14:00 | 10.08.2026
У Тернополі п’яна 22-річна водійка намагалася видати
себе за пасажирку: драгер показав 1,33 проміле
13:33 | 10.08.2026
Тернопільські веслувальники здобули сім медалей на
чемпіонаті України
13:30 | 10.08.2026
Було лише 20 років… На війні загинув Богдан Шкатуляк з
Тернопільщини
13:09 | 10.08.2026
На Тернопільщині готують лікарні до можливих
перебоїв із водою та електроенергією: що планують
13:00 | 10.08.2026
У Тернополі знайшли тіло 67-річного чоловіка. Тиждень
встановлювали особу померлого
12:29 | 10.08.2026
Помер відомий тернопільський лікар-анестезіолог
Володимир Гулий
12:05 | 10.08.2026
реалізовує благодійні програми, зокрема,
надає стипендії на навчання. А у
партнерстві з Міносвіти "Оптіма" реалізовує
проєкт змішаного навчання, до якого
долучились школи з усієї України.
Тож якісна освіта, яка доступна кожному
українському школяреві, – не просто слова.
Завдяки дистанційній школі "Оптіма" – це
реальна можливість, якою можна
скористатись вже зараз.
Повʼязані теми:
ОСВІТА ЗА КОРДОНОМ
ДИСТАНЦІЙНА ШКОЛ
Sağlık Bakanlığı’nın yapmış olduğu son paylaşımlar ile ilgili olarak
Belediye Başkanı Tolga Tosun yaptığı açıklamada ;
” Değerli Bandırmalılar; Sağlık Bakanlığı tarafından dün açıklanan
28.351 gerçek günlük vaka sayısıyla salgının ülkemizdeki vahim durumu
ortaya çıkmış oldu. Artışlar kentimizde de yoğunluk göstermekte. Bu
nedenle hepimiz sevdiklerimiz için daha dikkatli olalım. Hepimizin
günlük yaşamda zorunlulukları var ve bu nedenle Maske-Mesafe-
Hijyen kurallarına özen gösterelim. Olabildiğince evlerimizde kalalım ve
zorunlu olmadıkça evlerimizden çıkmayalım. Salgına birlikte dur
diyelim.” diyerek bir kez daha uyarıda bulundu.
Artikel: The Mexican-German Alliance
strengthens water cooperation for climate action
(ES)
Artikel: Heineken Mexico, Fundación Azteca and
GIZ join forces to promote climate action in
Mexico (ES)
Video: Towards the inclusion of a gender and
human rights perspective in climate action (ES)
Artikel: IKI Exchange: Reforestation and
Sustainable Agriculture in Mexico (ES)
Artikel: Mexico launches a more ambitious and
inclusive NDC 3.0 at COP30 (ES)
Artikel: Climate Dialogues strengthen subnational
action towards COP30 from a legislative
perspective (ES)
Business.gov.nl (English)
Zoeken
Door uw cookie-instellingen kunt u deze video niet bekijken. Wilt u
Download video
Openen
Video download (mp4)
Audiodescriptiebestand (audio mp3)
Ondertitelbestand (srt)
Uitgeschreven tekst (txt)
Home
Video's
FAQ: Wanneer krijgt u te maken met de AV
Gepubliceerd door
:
━━━━━━
What is being asked:
Please copy the items above word for word, from the start of the items through the line containing "13:00 | 10.08.2026", with both ends included.

Written answer:
14:00 | 10.08.2026
У Тернополі п’яна 22-річна водійка намагалася видати
себе за пасажирку: драгер показав 1,33 проміле
13:33 | 10.08.2026
Тернопільські веслувальники здобули сім медалей на
чемпіонаті України
13:30 | 10.08.2026
Було лише 20 років… На війні загинув Богдан Шкатуляк з
Тернопільщини
13:09 | 10.08.2026
На Тернопільщині готують лікарні до можливих
перебоїв із водою та електроенергією: що планують
13:00 | 10.08.2026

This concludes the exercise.